Acceptance does not result in apathy. Acceptance does not lead to ‘whatever’ – resignation and defeat. Genuine acceptance of things the way they are allows to us to see clearly, without anger, without pain, without affront. And when we do this we can act without fear. We can act without attachment, with no desire to achieve any result or outcome. The action in itself is enough.
x bhavatu sabbe mangalum x
Sometimes life seems to be heading towards a crisis point. Know what I mean? Hmmm like for me now, and in the last 8 weeks to six months, there has been this way of looking, understanding and responding to things that very much interprets it as heading towards a crisis point. And right now, that crisis point is sometime around next week or the week after.
Next week, or perhaps the weeks after, I may have a couple of financial institutions chasing me over unpaid monthly debt payments. Of course I say ‘may’ rather than ‘will’ because that ‘point’ (as vividly portrayed in the pic below) has not yet arrived …
… and of course that ‘point’ never does (as graphically depicted below). The closer we get to what seems like a point the more it becomes point-less. It is a curve, a gradual change in direction, never ever a sharp point.
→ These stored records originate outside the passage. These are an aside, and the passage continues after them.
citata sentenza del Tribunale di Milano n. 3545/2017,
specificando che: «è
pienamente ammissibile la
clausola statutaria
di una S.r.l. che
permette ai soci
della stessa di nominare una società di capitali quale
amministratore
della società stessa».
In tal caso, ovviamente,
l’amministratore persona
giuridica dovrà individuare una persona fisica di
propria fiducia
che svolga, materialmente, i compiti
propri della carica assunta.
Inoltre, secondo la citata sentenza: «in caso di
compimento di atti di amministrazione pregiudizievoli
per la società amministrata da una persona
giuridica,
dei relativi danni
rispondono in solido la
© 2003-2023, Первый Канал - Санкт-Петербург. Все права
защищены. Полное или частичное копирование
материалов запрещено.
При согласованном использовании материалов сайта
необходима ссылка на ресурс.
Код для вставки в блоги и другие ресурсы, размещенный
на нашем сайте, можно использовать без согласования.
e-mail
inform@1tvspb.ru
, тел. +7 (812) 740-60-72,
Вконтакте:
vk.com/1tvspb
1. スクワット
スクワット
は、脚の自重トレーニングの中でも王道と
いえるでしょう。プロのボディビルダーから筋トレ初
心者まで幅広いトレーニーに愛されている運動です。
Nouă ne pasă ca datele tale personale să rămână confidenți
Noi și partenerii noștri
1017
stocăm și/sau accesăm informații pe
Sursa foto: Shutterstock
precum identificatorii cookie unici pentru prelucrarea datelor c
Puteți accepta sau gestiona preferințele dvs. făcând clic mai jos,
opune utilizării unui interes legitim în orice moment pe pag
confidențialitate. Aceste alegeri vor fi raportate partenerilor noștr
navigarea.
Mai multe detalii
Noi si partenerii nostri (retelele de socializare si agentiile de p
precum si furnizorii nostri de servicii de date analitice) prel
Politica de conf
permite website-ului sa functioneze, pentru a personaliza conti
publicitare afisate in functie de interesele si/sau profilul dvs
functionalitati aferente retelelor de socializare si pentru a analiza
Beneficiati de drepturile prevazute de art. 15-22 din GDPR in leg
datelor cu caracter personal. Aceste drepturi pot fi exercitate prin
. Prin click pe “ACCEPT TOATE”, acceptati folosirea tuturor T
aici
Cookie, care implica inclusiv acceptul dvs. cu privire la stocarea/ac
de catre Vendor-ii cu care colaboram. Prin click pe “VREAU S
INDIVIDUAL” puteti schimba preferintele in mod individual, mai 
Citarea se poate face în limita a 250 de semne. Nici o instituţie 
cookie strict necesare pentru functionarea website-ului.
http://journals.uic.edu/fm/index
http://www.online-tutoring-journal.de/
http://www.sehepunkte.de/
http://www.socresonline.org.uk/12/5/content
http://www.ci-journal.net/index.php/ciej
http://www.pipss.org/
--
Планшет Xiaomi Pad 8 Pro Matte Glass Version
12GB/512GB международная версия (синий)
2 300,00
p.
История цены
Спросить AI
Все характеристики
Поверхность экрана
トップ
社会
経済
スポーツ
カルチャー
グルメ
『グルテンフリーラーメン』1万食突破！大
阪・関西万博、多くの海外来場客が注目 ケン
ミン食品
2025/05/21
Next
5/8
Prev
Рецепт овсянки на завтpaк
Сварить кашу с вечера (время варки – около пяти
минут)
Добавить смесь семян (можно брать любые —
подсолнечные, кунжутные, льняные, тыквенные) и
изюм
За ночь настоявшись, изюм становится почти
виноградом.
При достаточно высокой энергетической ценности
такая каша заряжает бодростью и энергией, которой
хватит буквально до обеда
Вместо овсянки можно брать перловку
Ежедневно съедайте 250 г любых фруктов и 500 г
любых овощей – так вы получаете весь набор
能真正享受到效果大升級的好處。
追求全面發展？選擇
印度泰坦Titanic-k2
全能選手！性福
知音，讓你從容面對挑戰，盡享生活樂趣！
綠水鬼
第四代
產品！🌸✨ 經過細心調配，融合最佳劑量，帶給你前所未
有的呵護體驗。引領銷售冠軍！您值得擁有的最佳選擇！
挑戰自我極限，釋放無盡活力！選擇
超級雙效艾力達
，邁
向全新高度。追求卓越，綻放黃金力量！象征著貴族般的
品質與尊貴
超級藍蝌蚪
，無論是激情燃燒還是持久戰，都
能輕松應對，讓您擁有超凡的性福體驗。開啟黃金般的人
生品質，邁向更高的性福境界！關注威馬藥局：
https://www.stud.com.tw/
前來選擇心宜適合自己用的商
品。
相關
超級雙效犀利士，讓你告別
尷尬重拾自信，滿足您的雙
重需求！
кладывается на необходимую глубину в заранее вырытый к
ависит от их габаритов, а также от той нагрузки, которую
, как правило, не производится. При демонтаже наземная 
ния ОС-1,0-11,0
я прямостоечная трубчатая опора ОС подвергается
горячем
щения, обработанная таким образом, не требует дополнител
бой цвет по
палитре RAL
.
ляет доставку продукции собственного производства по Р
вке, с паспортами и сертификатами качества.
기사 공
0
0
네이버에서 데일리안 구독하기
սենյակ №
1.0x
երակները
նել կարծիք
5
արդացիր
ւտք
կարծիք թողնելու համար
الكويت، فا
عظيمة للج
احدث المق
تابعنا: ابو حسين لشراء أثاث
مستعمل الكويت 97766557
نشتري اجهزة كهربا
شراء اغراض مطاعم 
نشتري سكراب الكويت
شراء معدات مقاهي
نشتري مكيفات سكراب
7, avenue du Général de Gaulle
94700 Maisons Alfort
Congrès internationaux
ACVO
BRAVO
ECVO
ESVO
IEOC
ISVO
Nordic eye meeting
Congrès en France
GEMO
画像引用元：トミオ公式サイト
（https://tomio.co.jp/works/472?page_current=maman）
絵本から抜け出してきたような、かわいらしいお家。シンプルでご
Hmmm, so nothing to worry about there then, as I have been heading along this gentle curve for some time now, and I will just keep doing so.
That will explain why, that at the same time as I am scraping around for pennies – no I exaggerate [a Glanville trait my cousin Sian tells me] more watching the pounds (very closely) I am also responding to emails about settlement on mum’s house and payment of over NZD$1 million to the Trust, and the distribution of these monies, and the possibility that about NZD$ 45K may (there’s that ‘may’ again) be transferred into my bank account over the next week or so. Crazy uncertainty, delicious ambiguity.
And (cause there’s always an ‘and’) this is where NON-ATTACHMENT and RIGHT ACTION come into it as well.
As I keep practising knowing, I am able to be non-attached. Knowing, that either reality is wonderful, that being penniless or being plentiful are both fantastic – both realities are wonderful. One is not in any way, better, worse, more scary, less fun, or in any way more preferable than the other. I practice complete non-judgement and non-attachment. Of course I quite often slip up here – and get judgemental, and scared and worried. And of course then I always come back to the second rule (never, ever beat yourself up). Whew, thank goodness for the second rule.
So non-attachment and right action. Right action ensures that non-attachment, and the acceptance of the glorious and delicious ambiguity of it all does not result in apathy and fatalism. Right action is accepting ambiguity and multiplicity, accepting life as it is and acting accordingly.
So I went to the Job Centre today. And I emailed the Trust lawyer today. And I spoke to Tobias re the Trust and the distribution of monies today. And I sent an email about the job offer today seeking further information. And I contacted one of those financial institutions today further explaining my situation. And I wrote this today.